At peak times the hard shoulder between junctions 3 for Hayes & Harlington and junction 12 for Theale in Berkshire would become a fourth lane.
'A bit dubious'
Mr Coteau said: "We urge that schemes are properly assessed before implementation to ensure that no detrimental safety effects will result from hard shoulder running."
Preliminary approval has been given by the government to expand the motorway. Under the £300m scheme, three years of roadworks could begin in 2015.
Road Safety Minister Mike Penning said: "We'll still have areas all along the side of the motorway which are much safer actually than the hard shoulder, so you can get off the motorway itself.
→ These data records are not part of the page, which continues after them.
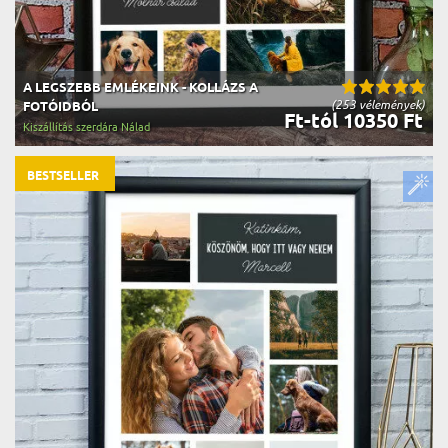
A LEGSZEBB EMLÉKEINK - KOLLÁZS A
(253 vélemények)
FOTÓIDBÓL
Ft-tól 10350 Ft
Kiszállítás szerdára Nálad
BESTSELLER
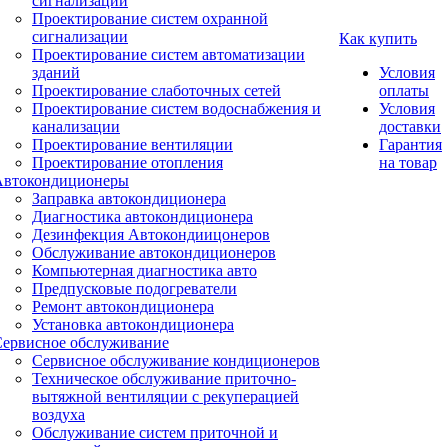
сигнализации
Проектирование систем охранной
сигнализации
Как купить
Проектирование систем автоматизации
зданий
Условия
Проектирование слаботочных сетей
оплаты
Проектирование систем водоснабжения и
Условия
канализации
доставки
Проектирование вентиляции
Гарантия
Проектирование отопления
на товар
Автокондиционеры
Заправка автокондиционера
Диагностика автокондиционера
Дезинфекция Автокондиицонеров
Обслуживание автокондиционеров
Компьютерная диагностика авто
Предпусковые подогреватели
Ремонт автокондиционера
Установка автокондиционера
Сервисное обслуживание
Сервисное обслуживание кондиционеров
Техническое обслуживание приточно-
вытяжной вентиляции с рекуперацией
воздуха
Обслуживание систем приточной и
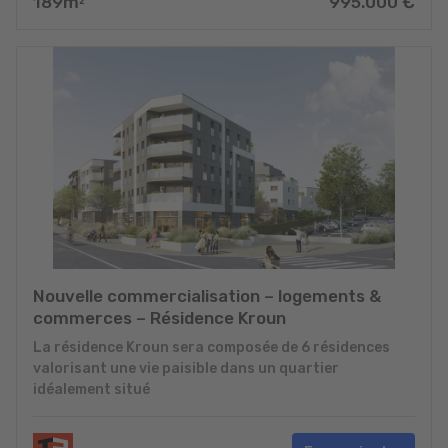
189
m
995.000
€
2
Nouvelle commercialisation – logements &
commerces – Résidence Kroun
La résidence Kroun sera composée de 6 résidences
valorisant une vie paisible dans un quartier
idéalement situé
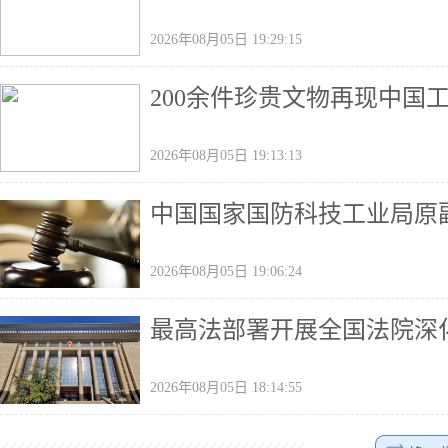
2026年08月05日 19:29:15
200余件珍贵文物再现中国
2026年08月05日 19:13:13
中国国家国防科技工业局原
2026年08月05日 19:06:24
最高法部署开展全国法院深
2026年08月05日 18:14:55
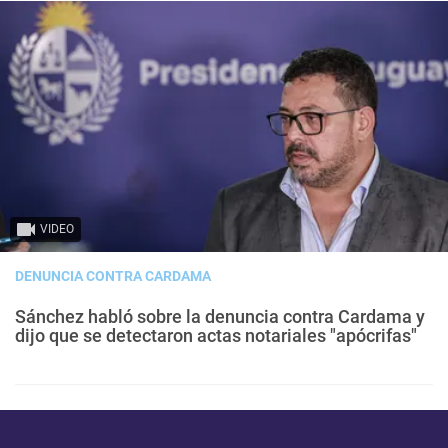
VIDEO
DENUNCIA CONTRA CARDAMA
Sánchez habló sobre la denuncia contra Cardama y
dijo que se detectaron actas notariales "apócrifas"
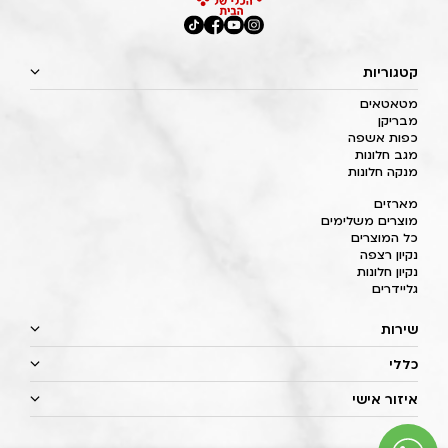
קטגוריות
מטאטאים
מבריקן
כפות אשפה
מגב חלונות
מנקה חלונות
מארזים
מוצרים משלימים
כל המוצרים
נקיון רצפה
נקיון חלונות
גליידרים
שירות
כללי
איזור אישי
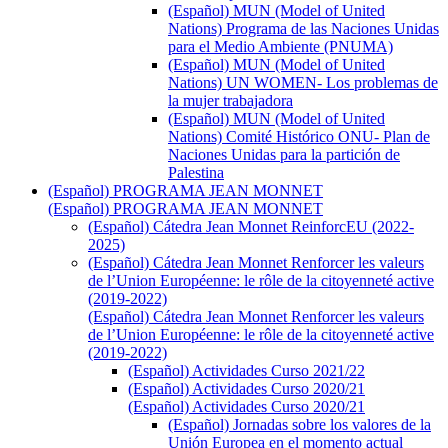
(Español) MUN (Model of United
Nations) Programa de las Naciones Unidas
para el Medio Ambiente (PNUMA)
(Español) MUN (Model of United
Nations) UN WOMEN- Los problemas de
la mujer trabajadora
(Español) MUN (Model of United
Nations) Comité Histórico ONU- Plan de
Naciones Unidas para la partición de
Palestina
(Español) PROGRAMA JEAN MONNET
(Español) PROGRAMA JEAN MONNET
(Español) Cátedra Jean Monnet ReinforcEU (2022-
2025)
(Español) Cátedra Jean Monnet Renforcer les valeurs
de l’Union Européenne: le rôle de la citoyenneté active
(2019-2022)
(Español) Cátedra Jean Monnet Renforcer les valeurs
de l’Union Européenne: le rôle de la citoyenneté active
(2019-2022)
(Español) Actividades Curso 2021/22
(Español) Actividades Curso 2020/21
(Español) Actividades Curso 2020/21
(Español) Jornadas sobre los valores de la
Unión Europea en el momento actual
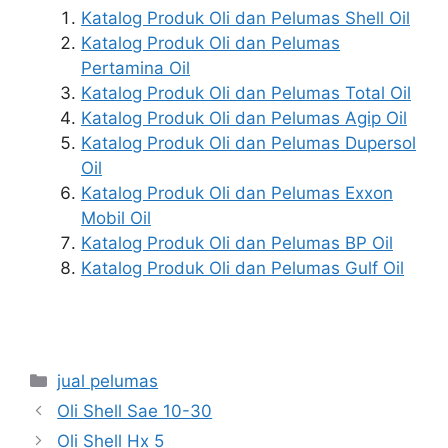
Katalog Produk Oli dan Pelumas Shell Oil
Katalog Produk Oli dan Pelumas
Pertamina Oil
Katalog Produk Oli dan Pelumas Total Oil
Katalog Produk Oli dan Pelumas Agip Oil
Katalog Produk Oli dan Pelumas Dupersol
Oil
Katalog Produk Oli dan Pelumas Exxon
Mobil Oil
Katalog Produk Oli dan Pelumas BP Oil
Katalog Produk Oli dan Pelumas Gulf Oil
jual pelumas
Oli Shell Sae 10-30
Oli Shell Hx 5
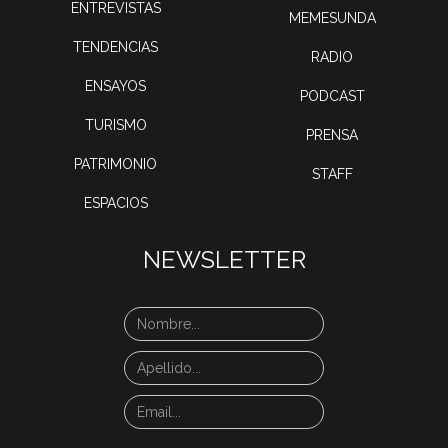
ENTREVISTAS
MEMESUNDA
TENDENCIAS
RADIO
ENSAYOS
PODCAST
TURISMO
PRENSA
PATRIMONIO
STAFF
ESPACIOS
NEWSLETTER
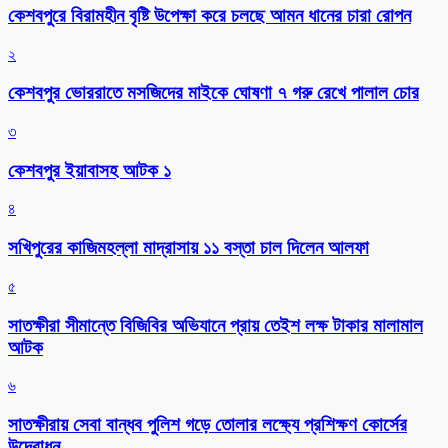
কেশবপুরে বিরামহীন বৃষ্টি উপেক্ষা করে চলছে আমন ধানের চারা রোপন
২
কেশবপুর ভোররাতে মসজিদের মাইকে ঘোষণা ৭ গরু রেখে পালাল চোর
৩
কেশবপুর ইয়াবাসহ আটক ১
৪
সখিপুরের কাজিমহল্লা মাদ্রাসায় ১১ বস্তা চাল দিলেন আলফা
৫
সাতক্ষীরা সীমান্তে বিজিবির অভিযানে প্রায় তেইশ লক্ষ টাকার মালামাল
আটক
৬
সাতক্ষীরায় সেবা বান্ধব পুলিশ গড়ে তোলার লক্ষ্যে প্রশিক্ষণ কোর্সের
উদ্বোধন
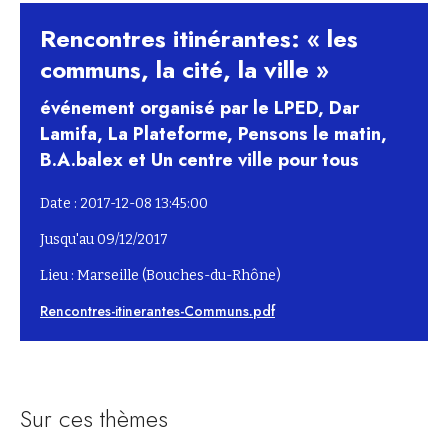
Rencontres itinérantes: « les
communs, la cité, la ville »
événement organisé par le LPED, Dar
Lamifa, La Plateforme, Pensons le matin,
B.A.balex et Un centre ville pour tous
Date : 2017-12-08 13:45:00
Jusqu'au 09/12/2017
Lieu : Marseille (Bouches-du-Rhône)
Rencontres-itinerantes-Communs.pdf
Sur ces thèmes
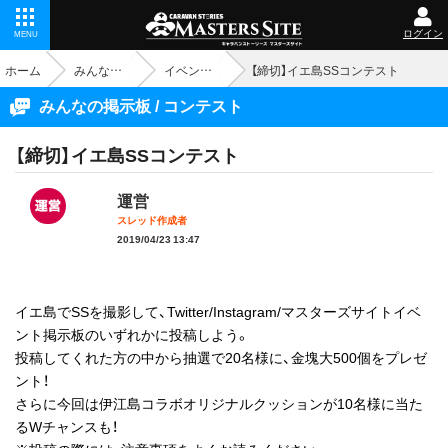
ログイン
MENU
ホーム
みんなの掲示板
イベント - コンテスト
【締切】イエ島SSコンテスト
みんなの掲示板 / コンテスト
【締切】イエ島SSコンテスト
運営
スレッド作成者
2019/04/23 13:47
イエ島でSSを撮影して、Twitter/Instagram/マスターズサイトイベ
ント掲示板のいずれかに投稿しよう。
投稿してくれた方の中から抽選で20名様に、金塊大500個をプレゼ
ント！
さらに今回は伊江島コラボオリジナルクッションが10名様に当た
るWチャンスも！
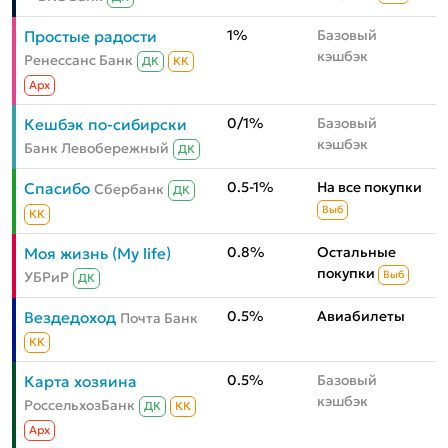
1%
Базовый
Простые радости
кэшбэк
Ренессанс Банк
ДК
КК
Aрх
0/1%
Базовый
Кешбэк по-сибирски
кэшбэк
Банк Левобережный
ДК
0.5-1%
На все покупки
Спасибо
Сбербанк
ДК
Выб
КК
0.8%
Остальные
Моя жизнь (My life)
покупки
УБРиР
Выб
ДК
0.5%
Авиабилеты
Вездедоход
Почта Банк
КК
0.5%
Базовый
Карта хозяина
кэшбэк
РоссельхозБанк
ДК
КК
Aрх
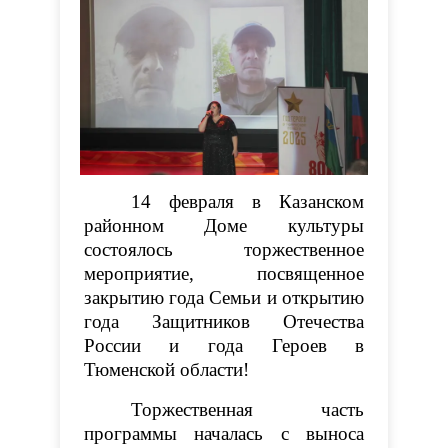
14 февраля в
Казанском
районном Доме культуры
состоялось торжественное
мероприятие, посвященное
закрытию года Семьи и открытию
года Защитников Отечества
России и года Героев в
Тюменской области!
Торжественная часть
программы началась с выноса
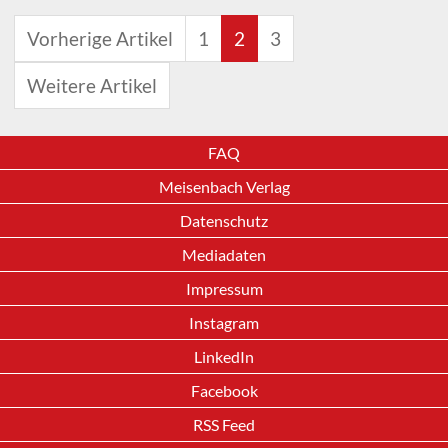
Vorherige Artikel
1
2
3
Weitere Artikel
FAQ
Meisenbach Verlag
Datenschutz
Mediadaten
Impressum
Instagram
LinkedIn
Facebook
RSS Feed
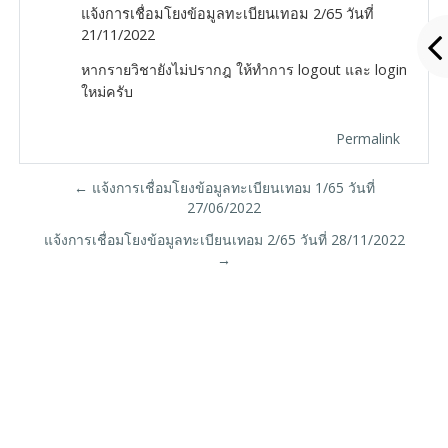
แจ้งการเชื่อมโยงข้อมูลทะเบียนเทอม 2/65 วันที่
21/11/2022
หากรายวิชายังไม่ปรากฎ ให้ทำการ logout และ login
ใหม่ครับ
Permalink
← แจ้งการเชื่อมโยงข้อมูลทะเบียนเทอม 1/65 วันที่
27/06/2022
แจ้งการเชื่อมโยงข้อมูลทะเบียนเทอม 2/65 วันที่ 28/11/2022
→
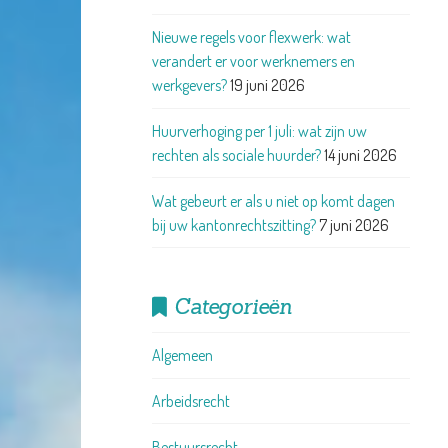
Nieuwe regels voor flexwerk: wat
verandert er voor werknemers en
werkgevers?
19 juni 2026
Huurverhoging per 1 juli: wat zijn uw
rechten als sociale huurder?
14 juni 2026
Wat gebeurt er als u niet op komt dagen
bij uw kantonrechtszitting?
7 juni 2026
Categorieën
Algemeen
Arbeidsrecht
Bestuursrecht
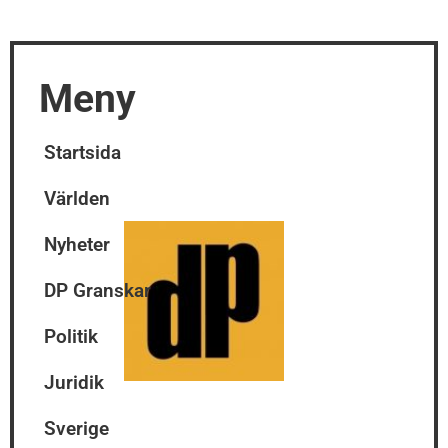
Meny
Startsida
Världen
Nyheter
DP Granskar
Politik
Juridik
Sverige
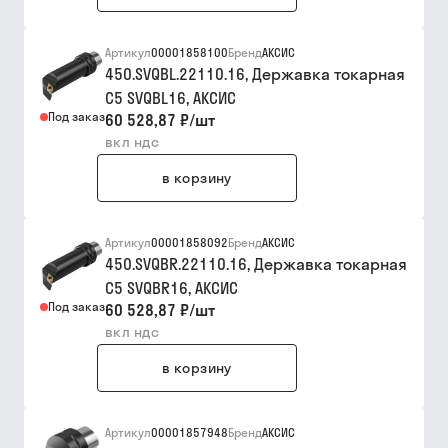
Артикул
00001858100
Бренд
АКСИС
450.SVQBL.22110.16, Державка токарная
C5 SVQBL16, АКСИC
Под заказ
60 528,87 ₽
/
шт
вкл ндс
в корзину
Артикул
00001858092
Бренд
АКСИС
450.SVQBR.22110.16, Державка токарная
C5 SVQBR16, АКСИC
Под заказ
60 528,87 ₽
/
шт
вкл ндс
в корзину
Артикул
00001857948
Бренд
АКСИС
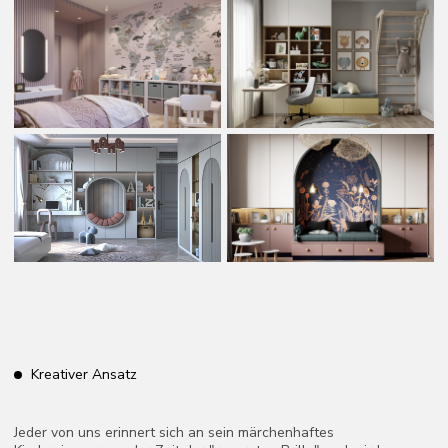
schlafen. Ein treuer Freund in der Nähe vermittelt dem Kind ein
Gefühl von Sicherheit und Ruhe. Nachts helfen die Geräusche
und Bewegungen des Tieres dem Kind, sich an fremde
Geräusche zu gewöhnen und weniger ängstlich zu sein, keine
Angst vor der Dunkelheit und den kleinsten Geräuschen zu
haben.
Im Kinderzimmer sollte unbedingt eine Tür vorhanden sein, die
das Kind schliessen darf, da es ein Recht auf Privatsphäre und
persönlichen Raum hat. Eltern sollten daran denken, vor dem
Betreten anzuklopfen, was besonders wichtig ist, wenn ein
Teenager über zehn Jahre alt im Zimmer lebt.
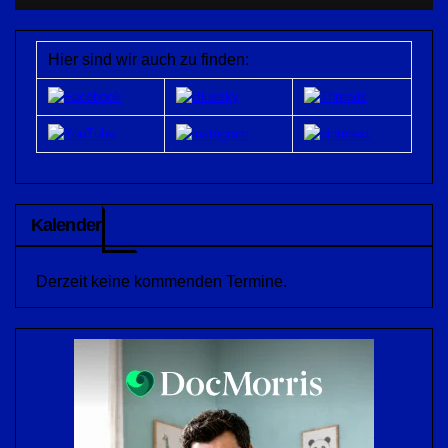
Hier sind wir auch zu finden:
Kalender
Derzeit keine kommenden Termine.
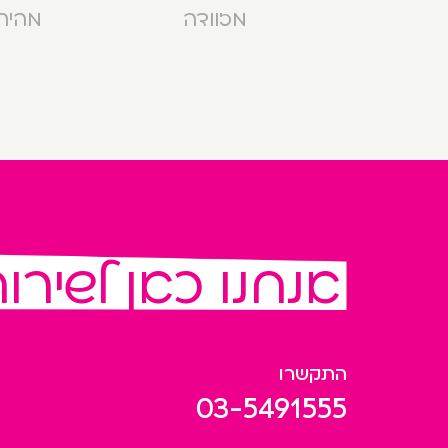
מזוודה
מהירה בנ
אנחנו כאן לשירו
התקשרו
03-5491555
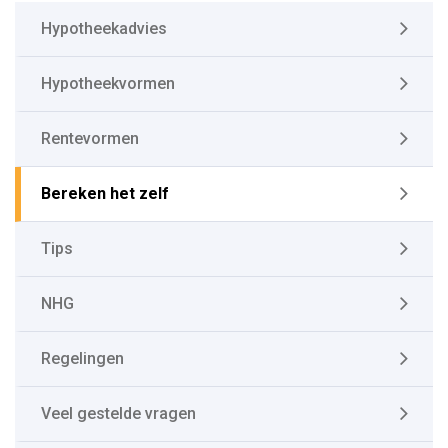
Hypotheekadvies
Hypotheekvormen
Rentevormen
Bereken het zelf
Tips
NHG
Regelingen
Veel gestelde vragen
Haulier Steve Bowles from Colnbrook is also sceptical about the plans. He said: "I'm a bit dubious about it.
"Yes it keeps the traffic moving, but if there's suddenly a breakdown on the hard shoulder or something worse it does lead to a safety issue."
The Highways Agency said new lay-bys and refuges will be built along the stretch for broken-down cars to pull into.
The agency said a three year "managed motorway" pilot scheme on the M42 had showed more reliable journey times and a reduction in the number of accidents.
Mike Wilson, from the Highways Agency, said: "Personal injury accidents have reduced by more than half and there have been no fatalities in the five years that the scheme's been in operation.
"A significant safety benefit is the control of traffic and the back of the queue, if there is a queue, is managed."
Mr Penning added: "What we get from it is a brand new lane on an existing motorway, environmentally the worst thing we want is people sitting in traffic.
"It is holding up growth in that part of the world. What I want to do is relieve those issues and to do that I need to spend an awful lot of money."
"There will be pain while it's being done, don't get me wrong. We need our roads to operate efficiently, this project will do so."